#### [PROBLEM 1]
Decide whether each statement agrees with the aquarium fertilizer thread below, answering yes or no and quoting the exact words of the thread that settle it. (a) Bert H aims for 10-20ppm NO3 and 2-3ppm PO4. (b) turbomkt says the Estimative Index numbers are written for a 29g tank. (c) Bert H says Excel is still needed when DIY CO2 is producing well.
#### [PROBLEM 2]
Carry on the aquarium fertilizer thread below, picking up right after its final line.

#### [SOURCE TEXT]
◇ ◇ ◇ ◇ ◇

# Ok my head is about to explode...



## Jubs (Mar 24, 2006)

Ok I have been reading for the past two days about PMDD and I still don't understand how to dose it into a tank and I read the PMDD dosing thing on The Krib and its saying its the same as Flourish or at least flourish is comparable to it... 


So my question is what ferts am I going to want to buy for my 29g, that is going to be running 100w CF with soilmaster substrate and DIY CO2 with one of the DIY reactors. Is just going with the line of Seachem products such as the Flourish Potassium,Phosphorus,Nitrogen,Excel and plain Flourish is enough? 

As for plants I not sure yet as I am still researching them but I am thinking moss covered bogwood and few varies and I would like some "lawn" plants as well and something to build up the back, not sure which I am going to go with yet ( suggestions are welcome for all plants as well )...

ANY help would be greatly appreciated,
Justin


----------



## Bert H (Mar 2, 2004)

Hey Jubs,

The cheapest and, imo, easiest way to go is to get dry ferts and add them to achieve the desired tank levels. You can get these from Greg Watson if you want. The Seachem line is great, but on larger tanks, it gets pricey over the long run. Look this over to give you some info.

Excel is a carbon source and if your diy CO2 is cranking out good, you don't really need to use it. Flourish and Flourish iron are trace mixes (and iron) which are needed as well. You can use CSM+B instead for traces, your choice there.

With the lighting you plan to use (100W), you might want to start saving up for pressurized CO2. In any case, with that lighting make sure you keep up with the plants needs so algae doesn't crop up on you.

HTH.


----------



## turbomkt (Mar 31, 2004)

Easy answer? Get KNO3 and KH2PO4 from www.gregwatson.com for your macros. For micros you can go with CSM+B from Greg, or Seachem Flourish, or Tropica Master Grow (TMG).

Next, I would recommend thinking about PMDD as an introduction to older thought processes. Then check out the Estimative Index from the Barr Report. Numbers are for a 20g, so multiply by 1.5.

Edit: Duh. The occasional problem of using Firefox...unexpected Ninja posting even though times are way separate :ninja:


----------



## Jubs (Mar 24, 2006)

Thanks for the replies Bert and Turbo! Are you dosing the Greg Watson stuff in a diluted solution of water or are you dosing with powder form that is the part that is messing me up I am having a hard time understanding the EI for some reason and then again I was reading it at 4 ish in the morning so I'll try to grasp it again. Thanks again!


----------



## Bert H (Mar 2, 2004)

I add a measured amount into a cup and dissolve most of it in plant water. Then I add this to the tank, rinsing it out so as to get it all out. The target levels I shoot for are 10-20ppm NO3, and 2-3ppm PO4. How often you dose will depend on your tank's conditions and inhabitants.


----------



## turbomkt (Mar 31, 2004)

The measurements with EI are for powder for for macro's (NPK) and liquid for micro's. I usually dose my macro's directly to the tank with no apparent affect on inhabitants.


----------



## Jubs (Mar 24, 2006)

◇ ◇ ◇ ◇ ◇

#### [INFORMATION SUPPLIED]

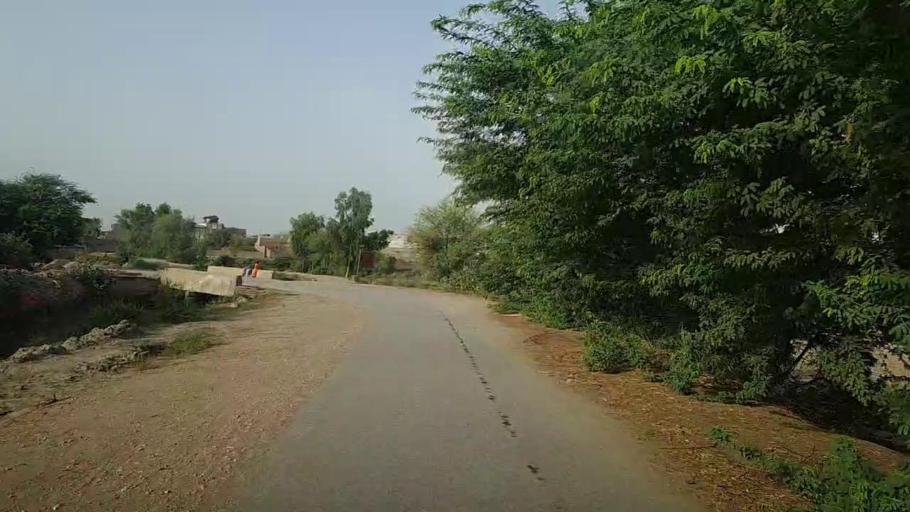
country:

◇ ◇ ◇ ◇ ◇

#### [RESPONSE 1]
(a) Yes: "The target levels I shoot for are 10-20ppm NO3, and 2-3ppm PO4."
(b) No: "Numbers are for a 20g, so multiply by 1.5."
(c) No: "if your diy CO2 is cranking out good, you don't really need to use it."

#### [RESPONSE 2]
Ok I was getting confused with the diluted stage as to how to dose and such. now if you are using the a diluted solution and say you want to dose two different things at once is it safe to mix them in the same water or does that change your figures ( based off Chuck's Calculator ) ? I m sorry if the questions are getting annoying I m just the type of person that has to get the answers or I go nuts trying to figure it out lol Thanks for all the help again I really appreciate it!


----------



## turbomkt (Mar 31, 2004)

Typically it is bad to mix PO4 sources and traces as the PO4 will react with the Iron (Fe) and reduce Fe availability.


----------



## Jubs (Mar 24, 2006)

Thanks for the answers! I scored today I went to a near by Lesco and got a bag of Soilmaster Select Charcoal for $12 !!!! I was happy as the cheapest price I have seen people getting it for was in the $15-$17 range. I also went to a LFS that has a bargin tank that has misc. parts and they had a gravel vac with out the hose for $0.50 and I picked up a kH and gH test kit for a decent price. I tested my tap that its 2*dkH and 3* gH. So I guess I m going to have to raise it up a little bit so I don't worry about the pH bottoming out. 

I am looking into a pressurized system but its just not feasible at the moment as we ( my girlfriend and I ) just moved to Denver from Washington State and we are both looking for jobs but its definitely on the list though. 

I will be switching my nano over to Soilmaster tonight or tomorrow just for kicks. Anyways, thanks for all the advise and feel free to give me any links you might feel are useful as I still need to get an idea for what kind of plants I am going to go with and a maybe a possible list that would work good with my tank and the lighting.


----------



## hoppycalif (Apr 7, 2005)

By far the best resource for studying different plants is the PlantFinder here at this site. See the menu bar across the top. It isn't as complete as it could be, but it gives excellent data and photos of the various plants for various uses.


----------



## Jubs (Mar 24, 2006)

Thanks Hoppy I gave it a look over need to do alot more looking still though.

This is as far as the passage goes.